-- begin Text section --

When a loan begins to deteriorate, or actually defaults, lenders routinely need to communicate with counsel, outside vendors, investors and other professionals to determine the best course of action. Many of those communications involve sensitive information, including workout strategies, that lenders may sometimes want to keep private.
What steps can lenders take to maximize the possibility that these types of communications are not discoverable in the event of litigation?
Communications with Counsel
In the United States, the attorney-client privilege is sacred. The privilege is intended to promote “full and frank communications between attorneys and their clients.”1 An attorney’s effective representation of his or her client is dependent on knowing everything that relates to the matter at issue.2When the attorney’s client is a corporation, the privilege extends to communications between the attorney and employees of corporations.3
For lenders communicating with counsel, the key to keeping communications privileged is ensuring that the attorney client communications are not divulged to third parties.4 Today, with electronic communication being so prevalent, email poses a significant risk to the attorney-client privilege. Lenders should take great care when forwarding emails to individuals outside the client organization and when selecting recipients on emails that include counsel.5
When communicating with in-house counsel, lenders should bear in mind that only legal advice, not business advice, is privileged.6 In-house counsel often serve dual roles and sometimes have multiple titles that reflect those roles. Where the primary purpose of a communication with in-house counsel is to provide legal advice, it is privileged, but where the primary purpose is business advice, the privilege does not protect the communication.7
The privilege also generally applies to loan servicers working on behalf of CMBS trusts and similarly structured investment vehicles, as the servicers are acting as the lender’s agent.8 But lawyers and servicers should be careful to examine the content of such communications before coming to the conclusion that they will be privileged: if the communication is clearly one that is made for the benefit of the trust itself, the privilege should apply. However, if the communication is made with regard to the servicer’s interests (rather than the Trust’s interests), the extent of the privilege may be limited. The communication may be privileged to the extent the lawyer was acting as counsel to the servicer; it may not be privileged as to the trust itself.

-- end Text section --
-- begin Data provided --

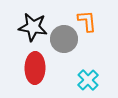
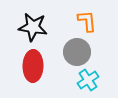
gray circle: moved 13 px right, 13 px down
red ellipse: moved 2 px left, 2 px up
cyan cross: rotated 10 degrees clockwise
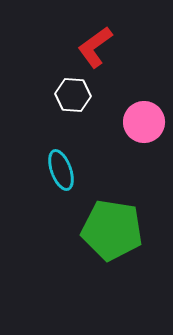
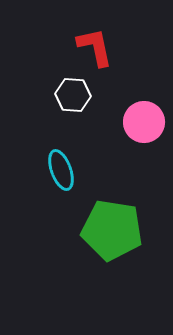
red L-shape: rotated 114 degrees clockwise
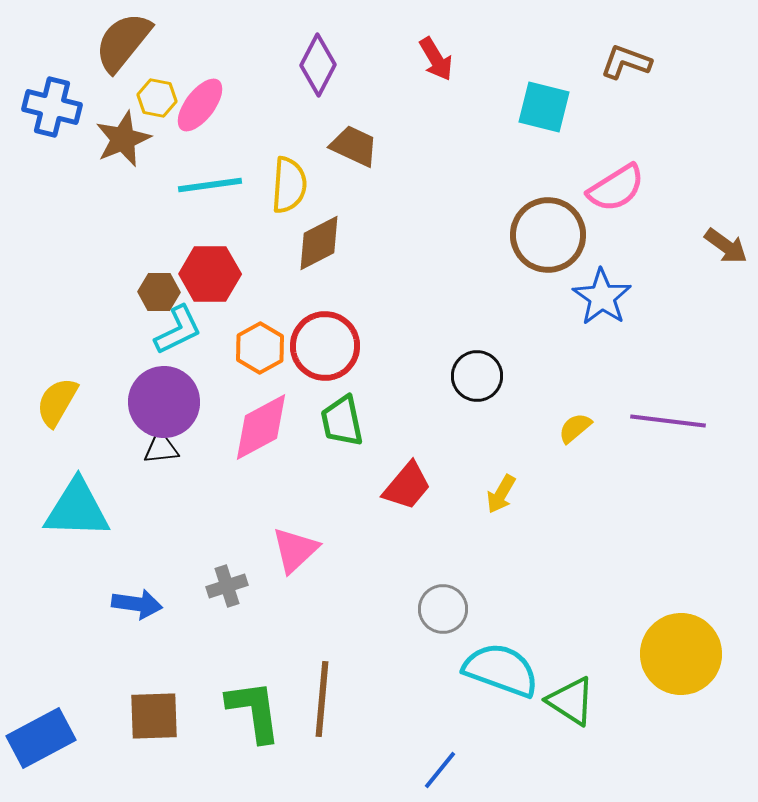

-- end Data provided --

Objective:
Reproduce, word for word and in full, the text above on keeping lenders' communications privileged.

Written reply:
When a loan begins to deteriorate, or actually defaults, lenders routinely need to communicate with counsel, outside vendors, investors and other professionals to determine the best course of action. Many of those communications involve sensitive information, including workout strategies, that lenders may sometimes want to keep private.
What steps can lenders take to maximize the possibility that these types of communications are not discoverable in the event of litigation?
Communications with Counsel
In the United States, the attorney-client privilege is sacred. The privilege is intended to promote “full and frank communications between attorneys and their clients.”1 An attorney’s effective representation of his or her client is dependent on knowing everything that relates to the matter at issue.2When the attorney’s client is a corporation, the privilege extends to communications between the attorney and employees of corporations.3
For lenders communicating with counsel, the key to keeping communications privileged is ensuring that the attorney client communications are not divulged to third parties.4 Today, with electronic communication being so prevalent, email poses a significant risk to the attorney-client privilege. Lenders should take great care when forwarding emails to individuals outside the client organization and when selecting recipients on emails that include counsel.5
When communicating with in-house counsel, lenders should bear in mind that only legal advice, not business advice, is privileged.6 In-house counsel often serve dual roles and sometimes have multiple titles that reflect those roles. Where the primary purpose of a communication with in-house counsel is to provide legal advice, it is privileged, but where the primary purpose is business advice, the privilege does not protect the communication.7
The privilege also generally applies to loan servicers working on behalf of CMBS trusts and similarly structured investment vehicles, as the servicers are acting as the lender’s agent.8 But lawyers and servicers should be careful to examine the content of such communications before coming to the conclusion that they will be privileged: if the communication is clearly one that is made for the benefit of the trust itself, the privilege should apply. However, if the communication is made with regard to the servicer’s interests (rather than the Trust’s interests), the extent of the privilege may be limited. The communication may be privileged to the extent the lawyer was acting as counsel to the servicer; it may not be privileged as to the trust itself.